Wednesday, February 8, 2012

title pic Advice for Visiting Pompei(i)

Posted by beth on October 31, 2009

I give up. Is it Pompei or Pompeii? Because in English, it has two i’s, but in Italian, it only has one, so from now on, so as not to offend anyone either foreign or domestic, I’m just going to spell it with the second i in parentheses.

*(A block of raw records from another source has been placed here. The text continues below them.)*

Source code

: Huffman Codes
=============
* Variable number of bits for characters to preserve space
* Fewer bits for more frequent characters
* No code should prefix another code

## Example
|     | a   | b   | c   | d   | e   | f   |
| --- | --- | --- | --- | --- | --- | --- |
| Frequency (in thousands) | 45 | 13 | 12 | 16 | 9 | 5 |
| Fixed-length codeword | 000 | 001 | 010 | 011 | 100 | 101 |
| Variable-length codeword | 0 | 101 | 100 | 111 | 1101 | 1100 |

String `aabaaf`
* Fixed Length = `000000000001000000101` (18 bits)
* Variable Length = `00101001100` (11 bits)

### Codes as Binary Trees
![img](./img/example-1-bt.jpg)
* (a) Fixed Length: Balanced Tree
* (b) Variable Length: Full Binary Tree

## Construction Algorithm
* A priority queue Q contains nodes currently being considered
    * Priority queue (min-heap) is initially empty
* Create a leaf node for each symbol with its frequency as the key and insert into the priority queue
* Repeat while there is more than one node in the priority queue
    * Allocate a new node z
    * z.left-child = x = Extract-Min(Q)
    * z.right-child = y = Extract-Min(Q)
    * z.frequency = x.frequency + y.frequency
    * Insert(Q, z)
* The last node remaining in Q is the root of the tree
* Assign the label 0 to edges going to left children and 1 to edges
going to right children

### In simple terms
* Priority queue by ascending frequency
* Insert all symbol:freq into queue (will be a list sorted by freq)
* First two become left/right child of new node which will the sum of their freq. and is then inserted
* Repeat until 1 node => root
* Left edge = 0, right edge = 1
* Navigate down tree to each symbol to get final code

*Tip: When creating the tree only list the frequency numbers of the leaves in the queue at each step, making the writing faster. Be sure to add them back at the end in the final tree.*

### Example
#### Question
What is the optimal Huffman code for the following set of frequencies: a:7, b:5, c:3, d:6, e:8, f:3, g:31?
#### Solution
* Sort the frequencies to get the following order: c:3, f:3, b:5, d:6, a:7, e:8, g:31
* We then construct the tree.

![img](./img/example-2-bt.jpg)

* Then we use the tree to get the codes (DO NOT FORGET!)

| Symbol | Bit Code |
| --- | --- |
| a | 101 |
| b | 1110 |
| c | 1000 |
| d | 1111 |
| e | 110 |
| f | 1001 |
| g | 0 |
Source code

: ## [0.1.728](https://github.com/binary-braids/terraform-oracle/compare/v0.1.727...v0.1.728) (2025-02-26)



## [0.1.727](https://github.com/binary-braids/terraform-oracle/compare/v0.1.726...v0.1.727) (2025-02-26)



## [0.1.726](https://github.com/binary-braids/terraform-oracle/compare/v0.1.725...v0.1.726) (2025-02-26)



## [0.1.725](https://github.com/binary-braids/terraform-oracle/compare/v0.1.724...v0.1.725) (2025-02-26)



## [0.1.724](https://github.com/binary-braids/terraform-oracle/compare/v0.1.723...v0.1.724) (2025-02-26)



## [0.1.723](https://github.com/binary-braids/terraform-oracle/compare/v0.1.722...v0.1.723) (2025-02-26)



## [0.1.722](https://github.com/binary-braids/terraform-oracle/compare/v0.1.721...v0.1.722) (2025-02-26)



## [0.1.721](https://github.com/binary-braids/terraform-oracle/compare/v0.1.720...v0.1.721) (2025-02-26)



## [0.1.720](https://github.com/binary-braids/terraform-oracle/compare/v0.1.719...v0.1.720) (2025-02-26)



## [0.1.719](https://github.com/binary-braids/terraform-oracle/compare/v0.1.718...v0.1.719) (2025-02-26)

Ok, so I spent all afternoon yesterday in Pompei(i), and that mug is ginormous. It is ginormous, and I loved it…for about an hour. Maybe an hour and a half. Then it all started looking like old, empty rooms made of rock, and it just started to get depressing. And there would have been countless fantastic photo opportunities had I been there with somebody fun, but alas, I was all by my lonesome.  :(

So a few words to the wise – to anyone who wishes to visit Pompei(i):

  1. Go early because that joker is HUGE for realz. I don’t know why it did not occur to me that IT WAS AN ENTIRE CITY, but it didn’t. And then I got there and realized that it’s like the size of lower Manhattan, which is relatively small, but you’re walking everywhere, which makes it bigger than it seems (that makes sense in my head).
  2. Do not, and I repeat DO NOT wear heels. Wear shoes in which you can comfortably navigate miles and miles of extremely uneven terrain. I didn’t wear heels (have we met?). I wore pink sneakers. I’m just saying for any Europeans who are now reading. No heels. And really, you don’t want to wear flip-flops either. It’s really dusty (Did I mention it’s 2000 years old?), and your feet will be eight shades of nasty if they are exposed. Wear tennis shoes. You’ll thank me.
  3. Eat immediately before entering, or take food with you. There is one place that will feed you, but I can only imagine the prices.
  4. (Warning: This is a direct result of having watched too many detective shows lately.) Take a buddy, not only because it’ll be more fun, and you’ll have someone to take pictures with fighting gladiator-style in the amphitheater, but because a lot of the places that are open to visitors are rather secluded, and there are about a billion places to kill someone and stash the body so that it might never be found. They’ll just find it years and years later and think, “Oops, we must have missed this one on the first go-round. Hmm, she is well-preserved, though, isn’t she?”
  5. Go in with a plan. Do your homework ahead of time, and know what you’re after as soon as you get there. If you just wander aimlessly, you’re not likely to see very much, and you’ll probably get bored. And if you don’t do your reading ahead of time, you won’t know that they have the world’s oldest basilica, or that the sidewalks were once paved with marble, or that there is a penis carved into the stones that pave the street to point out where a brothel once stood.

    See? I didn’t know these things, and I walked right past that brothel like three times and totally missed it. So even if your plan is just to take pictures of all the tourists wearing animal prints, that’s better than nothing. But to do that, you have to know how to get to where most of the tourists will be, which brings us to…

  6. Invest in a map and a book with pictures so you know what you’re looking at and how to get to what you want to look at next. If you don’t have a map,  you WILL get lost, you WILL run out of water, and you WILL die of starvation in the maze.

    I am becoming increasingly fond of the tourist book. Not the actual guidebook, but the souvenir one. I think they have better pictures, and they’re not usually very precisely translated, which just makes them that much better in my opinion. The one I bought yesterday has particularly amusing pictures where they’ve taken a photo of the ruins and then added in cartoon “hypothetical reconstructions” not only of the rest of the building but of the activities that may have taken place there.

"Gladiators"

I never could really get a clear shot of this one, but I’d just like to point out a couple of things if I may. First of all, not that he needs pointing out, but check out the enormous gray man on the left. Seriously, is he already covered in ash from the volcano or what? And do note how ALL the men of ancient Pompei(i) appear to have been in extremely good shape. I think the gods were just jealous and wanted to wipe them all out. Flabby gods.

vineyard

Apparently the soil is rich in minerals due to the volcanic…stuff, and with the temperate weather and all, it makes for ideal growing conditions for lots of plants. Clearly, I am an expert.

IMG_0338

Here’s the forum, and I think that’s Vesuvius in the background, although the whole place is surrounded by mountains, so it’s tough to say for sure.

IMG_0351

Pompei(i) at sunset.

me in Pompeii

And the picture you’ve all been waiting for…IT’S THE SHIRT!! It was a tad too chilly at this point to be sans hoodie, but I unzipped it so all my beloved coworkers could be seen (except poor Dan, who is on the back). When I asked the lady who took this picture to take it, I told her I had to prove to all the people on the shirt that I was really there wearing it, and she was AMAZED that I’d come all by myself. She thought I was very brave. Oh, and the gal who sold me the book/map asked if they were my family. I told her “close enough.”